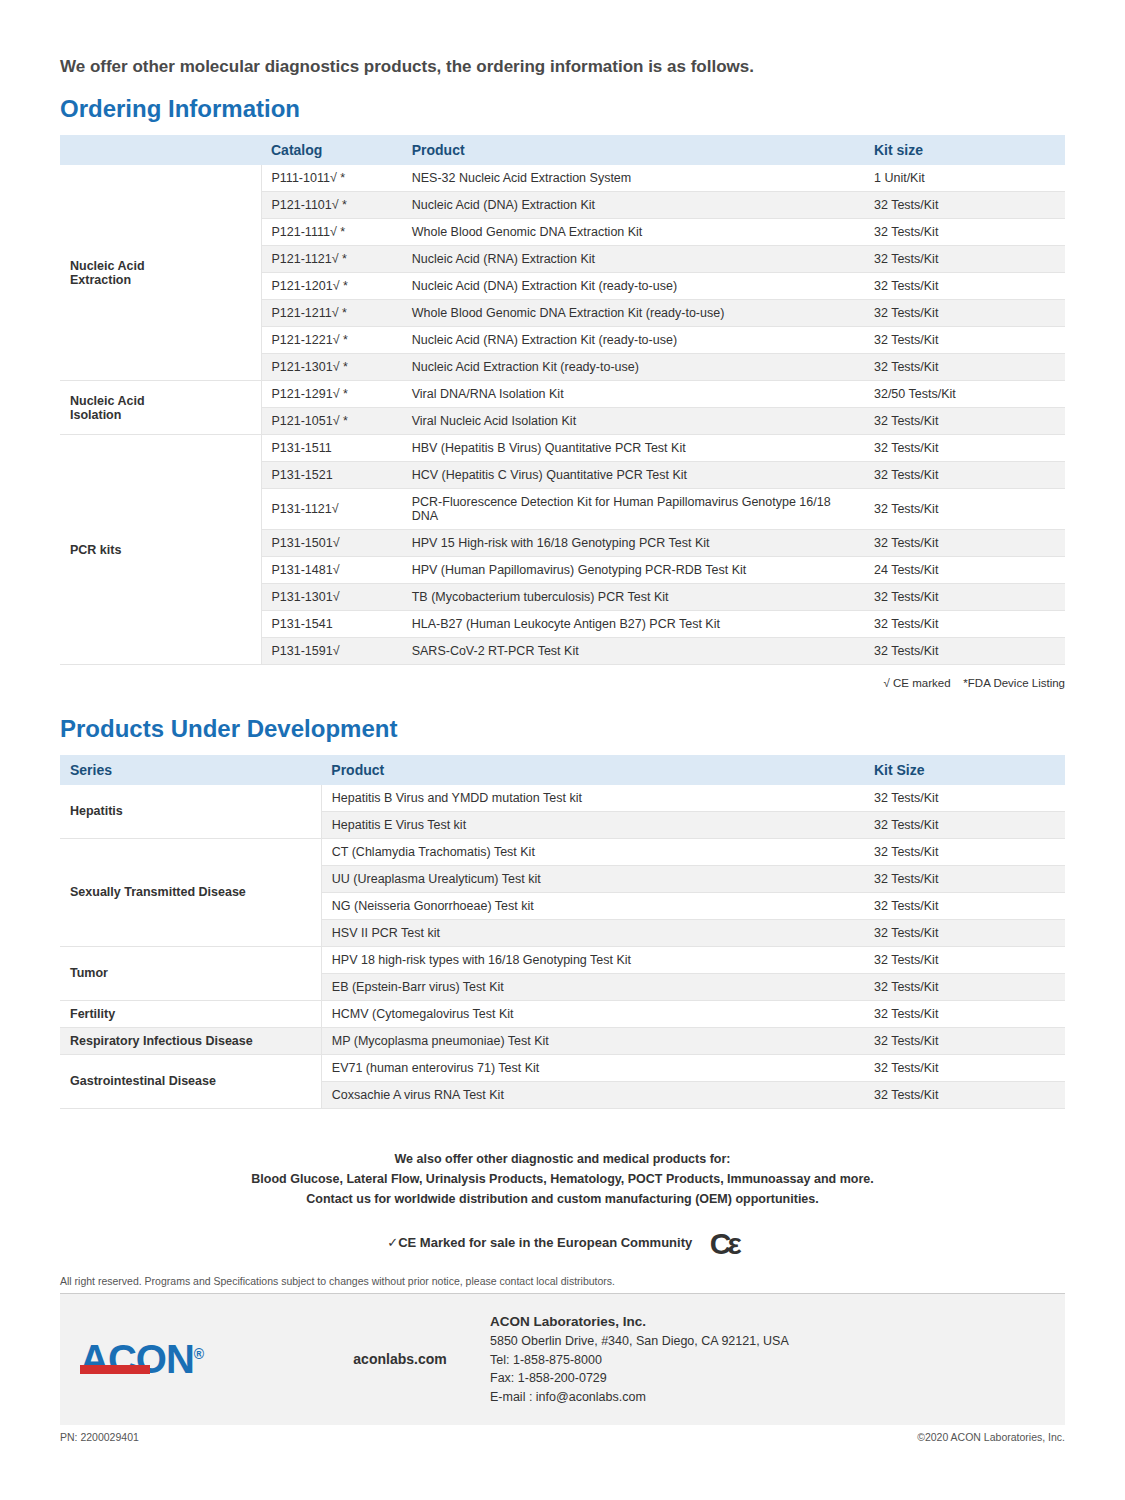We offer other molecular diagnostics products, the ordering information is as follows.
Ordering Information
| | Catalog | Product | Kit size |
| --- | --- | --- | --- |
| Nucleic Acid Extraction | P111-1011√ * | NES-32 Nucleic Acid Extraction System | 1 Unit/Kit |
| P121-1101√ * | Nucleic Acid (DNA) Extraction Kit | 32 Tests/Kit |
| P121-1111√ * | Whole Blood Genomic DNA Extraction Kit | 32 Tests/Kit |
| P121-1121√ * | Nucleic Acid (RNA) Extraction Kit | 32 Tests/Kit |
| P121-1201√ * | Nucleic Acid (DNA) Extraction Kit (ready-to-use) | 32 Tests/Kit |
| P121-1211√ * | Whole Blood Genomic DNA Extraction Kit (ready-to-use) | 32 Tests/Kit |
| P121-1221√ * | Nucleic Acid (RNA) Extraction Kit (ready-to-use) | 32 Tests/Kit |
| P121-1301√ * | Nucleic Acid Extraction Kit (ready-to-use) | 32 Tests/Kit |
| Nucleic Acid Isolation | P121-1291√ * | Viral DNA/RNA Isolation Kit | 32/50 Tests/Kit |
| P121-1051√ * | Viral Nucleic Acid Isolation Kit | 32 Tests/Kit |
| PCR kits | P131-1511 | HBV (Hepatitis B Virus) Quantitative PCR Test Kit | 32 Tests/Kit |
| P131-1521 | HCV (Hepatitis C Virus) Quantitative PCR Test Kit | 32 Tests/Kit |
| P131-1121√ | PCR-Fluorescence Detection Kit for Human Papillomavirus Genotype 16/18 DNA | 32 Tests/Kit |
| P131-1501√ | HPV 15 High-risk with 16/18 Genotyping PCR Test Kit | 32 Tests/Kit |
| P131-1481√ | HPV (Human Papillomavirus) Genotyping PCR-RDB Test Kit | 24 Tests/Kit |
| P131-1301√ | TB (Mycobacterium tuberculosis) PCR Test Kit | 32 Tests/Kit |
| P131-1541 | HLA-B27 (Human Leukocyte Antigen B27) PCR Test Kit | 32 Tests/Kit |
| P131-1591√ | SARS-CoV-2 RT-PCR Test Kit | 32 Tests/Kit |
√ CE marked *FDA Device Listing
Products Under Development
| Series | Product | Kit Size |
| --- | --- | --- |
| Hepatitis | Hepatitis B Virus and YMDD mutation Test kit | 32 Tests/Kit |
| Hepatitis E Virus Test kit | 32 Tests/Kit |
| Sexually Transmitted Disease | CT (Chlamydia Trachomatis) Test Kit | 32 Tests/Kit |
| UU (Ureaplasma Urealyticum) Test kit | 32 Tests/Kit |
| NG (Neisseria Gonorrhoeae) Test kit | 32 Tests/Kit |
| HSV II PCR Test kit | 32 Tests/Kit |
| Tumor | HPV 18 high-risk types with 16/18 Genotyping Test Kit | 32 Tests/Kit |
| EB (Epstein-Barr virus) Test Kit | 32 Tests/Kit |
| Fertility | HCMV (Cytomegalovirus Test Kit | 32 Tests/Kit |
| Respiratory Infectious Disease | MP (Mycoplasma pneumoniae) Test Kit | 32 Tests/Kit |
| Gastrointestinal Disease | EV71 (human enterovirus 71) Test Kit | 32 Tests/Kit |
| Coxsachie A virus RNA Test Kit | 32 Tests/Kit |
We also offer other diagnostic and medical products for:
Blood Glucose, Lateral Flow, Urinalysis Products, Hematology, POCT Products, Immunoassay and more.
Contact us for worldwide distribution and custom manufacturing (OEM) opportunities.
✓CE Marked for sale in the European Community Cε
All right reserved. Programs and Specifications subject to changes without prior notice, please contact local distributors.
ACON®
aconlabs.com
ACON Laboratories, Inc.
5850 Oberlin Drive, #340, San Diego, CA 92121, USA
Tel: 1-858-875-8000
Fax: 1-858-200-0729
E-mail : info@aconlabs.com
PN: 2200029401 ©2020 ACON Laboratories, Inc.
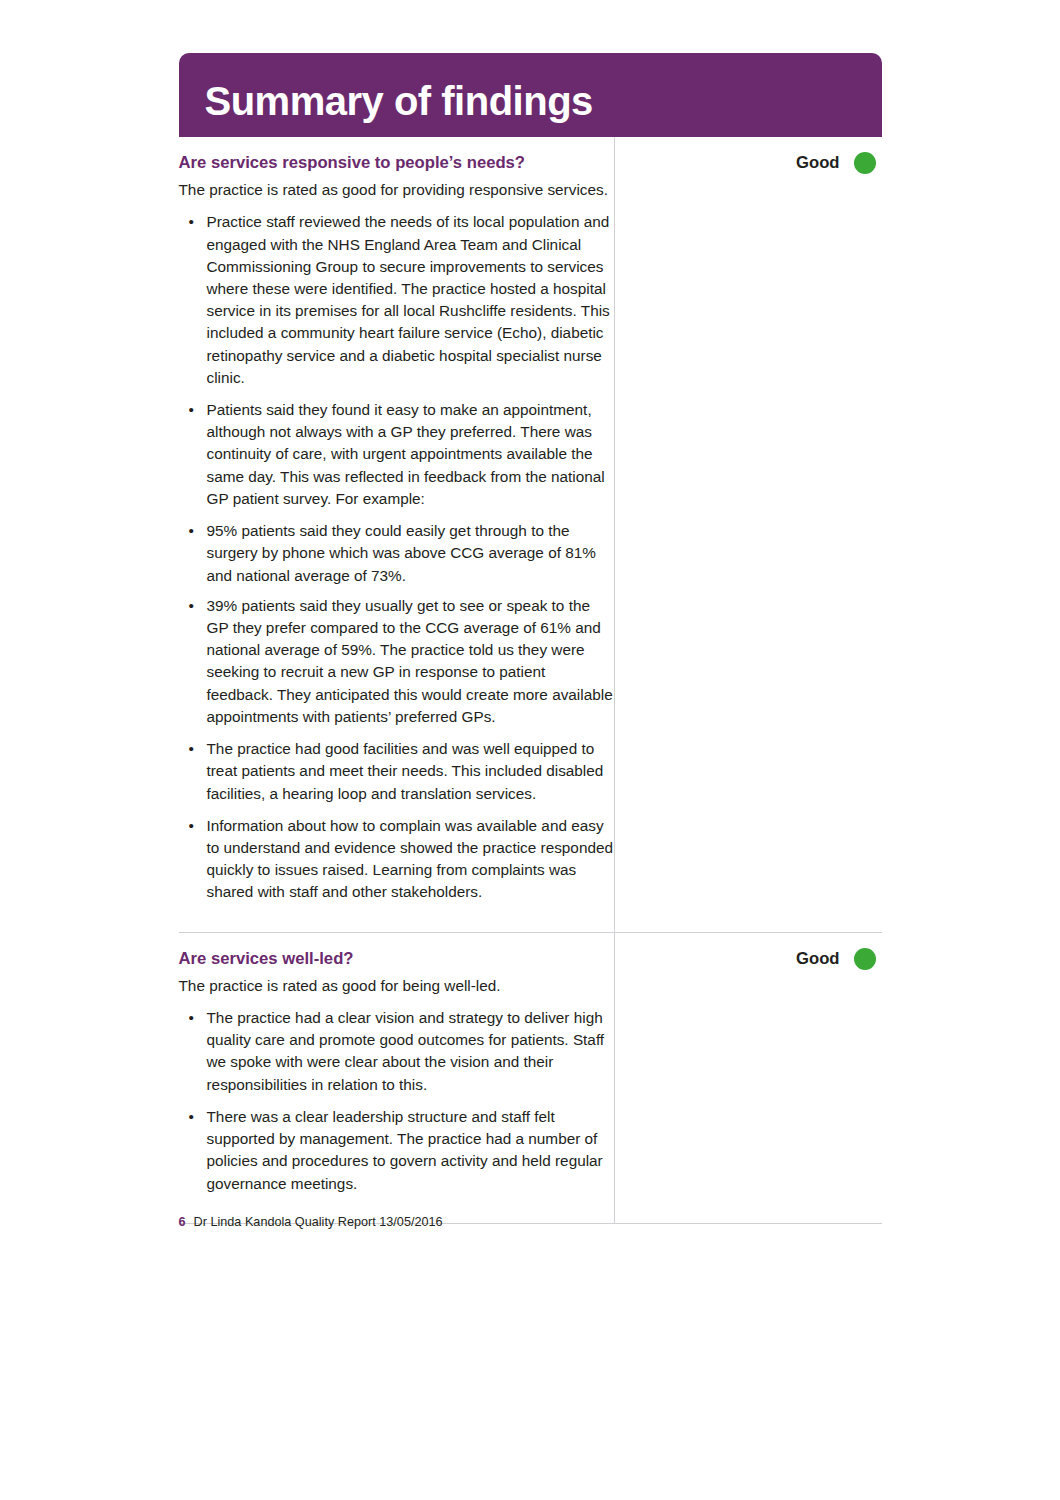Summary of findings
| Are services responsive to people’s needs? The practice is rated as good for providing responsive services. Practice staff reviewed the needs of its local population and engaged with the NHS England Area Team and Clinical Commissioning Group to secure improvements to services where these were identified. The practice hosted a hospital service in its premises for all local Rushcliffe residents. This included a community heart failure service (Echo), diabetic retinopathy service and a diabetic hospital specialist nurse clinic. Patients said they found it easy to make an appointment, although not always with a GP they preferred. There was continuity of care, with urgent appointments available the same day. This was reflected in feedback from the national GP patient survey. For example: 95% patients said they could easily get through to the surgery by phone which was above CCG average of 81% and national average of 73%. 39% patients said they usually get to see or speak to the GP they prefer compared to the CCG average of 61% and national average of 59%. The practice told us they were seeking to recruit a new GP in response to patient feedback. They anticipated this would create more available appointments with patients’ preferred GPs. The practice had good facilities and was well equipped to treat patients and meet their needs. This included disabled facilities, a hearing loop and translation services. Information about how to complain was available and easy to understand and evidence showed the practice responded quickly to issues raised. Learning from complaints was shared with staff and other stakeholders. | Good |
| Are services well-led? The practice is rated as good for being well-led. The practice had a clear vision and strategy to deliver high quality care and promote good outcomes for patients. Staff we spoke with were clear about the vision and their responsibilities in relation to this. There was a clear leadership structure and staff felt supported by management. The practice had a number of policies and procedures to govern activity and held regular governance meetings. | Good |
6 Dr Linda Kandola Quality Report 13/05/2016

== Prompt ==
Pictures are to be omitted; set down the rest of the entries exactly as given.

== Solved exercise ==
We offer other molecular diagnostics products, the ordering information is as follows.
Ordering Information
| | Catalog | Product | Kit size |
| --- | --- | --- | --- |
| Nucleic Acid Extraction | P111-1011√ * | NES-32 Nucleic Acid Extraction System | 1 Unit/Kit |
| P121-1101√ * | Nucleic Acid (DNA) Extraction Kit | 32 Tests/Kit |
| P121-1111√ * | Whole Blood Genomic DNA Extraction Kit | 32 Tests/Kit |
| P121-1121√ * | Nucleic Acid (RNA) Extraction Kit | 32 Tests/Kit |
| P121-1201√ * | Nucleic Acid (DNA) Extraction Kit (ready-to-use) | 32 Tests/Kit |
| P121-1211√ * | Whole Blood Genomic DNA Extraction Kit (ready-to-use) | 32 Tests/Kit |
| P121-1221√ * | Nucleic Acid (RNA) Extraction Kit (ready-to-use) | 32 Tests/Kit |
| P121-1301√ * | Nucleic Acid Extraction Kit (ready-to-use) | 32 Tests/Kit |
| Nucleic Acid Isolation | P121-1291√ * | Viral DNA/RNA Isolation Kit | 32/50 Tests/Kit |
| P121-1051√ * | Viral Nucleic Acid Isolation Kit | 32 Tests/Kit |
| PCR kits | P131-1511 | HBV (Hepatitis B Virus) Quantitative PCR Test Kit | 32 Tests/Kit |
| P131-1521 | HCV (Hepatitis C Virus) Quantitative PCR Test Kit | 32 Tests/Kit |
| P131-1121√ | PCR-Fluorescence Detection Kit for Human Papillomavirus Genotype 16/18 DNA | 32 Tests/Kit |
| P131-1501√ | HPV 15 High-risk with 16/18 Genotyping PCR Test Kit | 32 Tests/Kit |
| P131-1481√ | HPV (Human Papillomavirus) Genotyping PCR-RDB Test Kit | 24 Tests/Kit |
| P131-1301√ | TB (Mycobacterium tuberculosis) PCR Test Kit | 32 Tests/Kit |
| P131-1541 | HLA-B27 (Human Leukocyte Antigen B27) PCR Test Kit | 32 Tests/Kit |
| P131-1591√ | SARS-CoV-2 RT-PCR Test Kit | 32 Tests/Kit |
√ CE marked *FDA Device Listing
Products Under Development
| Series | Product | Kit Size |
| --- | --- | --- |
| Hepatitis | Hepatitis B Virus and YMDD mutation Test kit | 32 Tests/Kit |
| Hepatitis E Virus Test kit | 32 Tests/Kit |
| Sexually Transmitted Disease | CT (Chlamydia Trachomatis) Test Kit | 32 Tests/Kit |
| UU (Ureaplasma Urealyticum) Test kit | 32 Tests/Kit |
| NG (Neisseria Gonorrhoeae) Test kit | 32 Tests/Kit |
| HSV II PCR Test kit | 32 Tests/Kit |
| Tumor | HPV 18 high-risk types with 16/18 Genotyping Test Kit | 32 Tests/Kit |
| EB (Epstein-Barr virus) Test Kit | 32 Tests/Kit |
| Fertility | HCMV (Cytomegalovirus Test Kit | 32 Tests/Kit |
| Respiratory Infectious Disease | MP (Mycoplasma pneumoniae) Test Kit | 32 Tests/Kit |
| Gastrointestinal Disease | EV71 (human enterovirus 71) Test Kit | 32 Tests/Kit |
| Coxsachie A virus RNA Test Kit | 32 Tests/Kit |
We also offer other diagnostic and medical products for:
Blood Glucose, Lateral Flow, Urinalysis Products, Hematology, POCT Products, Immunoassay and more.
Contact us for worldwide distribution and custom manufacturing (OEM) opportunities.
✓CE Marked for sale in the European Community Cε
All right reserved. Programs and Specifications subject to changes without prior notice, please contact local distributors.
ACON®
aconlabs.com
ACON Laboratories, Inc.
5850 Oberlin Drive, #340, San Diego, CA 92121, USA
Tel: 1-858-875-8000
Fax: 1-858-200-0729
E-mail : info@aconlabs.com
PN: 2200029401 ©2020 ACON Laboratories, Inc.
Summary of findings
| Are services responsive to people’s needs? The practice is rated as good for providing responsive services. Practice staff reviewed the needs of its local population and engaged with the NHS England Area Team and Clinical Commissioning Group to secure improvements to services where these were identified. The practice hosted a hospital service in its premises for all local Rushcliffe residents. This included a community heart failure service (Echo), diabetic retinopathy service and a diabetic hospital specialist nurse clinic. Patients said they found it easy to make an appointment, although not always with a GP they preferred. There was continuity of care, with urgent appointments available the same day. This was reflected in feedback from the national GP patient survey. For example: 95% patients said they could easily get through to the surgery by phone which was above CCG average of 81% and national average of 73%. 39% patients said they usually get to see or speak to the GP they prefer compared to the CCG average of 61% and national average of 59%. The practice told us they were seeking to recruit a new GP in response to patient feedback. They anticipated this would create more available appointments with patients’ preferred GPs. The practice had good facilities and was well equipped to treat patients and meet their needs. This included disabled facilities, a hearing loop and translation services. Information about how to complain was available and easy to understand and evidence showed the practice responded quickly to issues raised. Learning from complaints was shared with staff and other stakeholders. | Good |
| Are services well-led? The practice is rated as good for being well-led. The practice had a clear vision and strategy to deliver high quality care and promote good outcomes for patients. Staff we spoke with were clear about the vision and their responsibilities in relation to this. There was a clear leadership structure and staff felt supported by management. The practice had a number of policies and procedures to govern activity and held regular governance meetings. | Good |
6 Dr Linda Kandola Quality Report 13/05/2016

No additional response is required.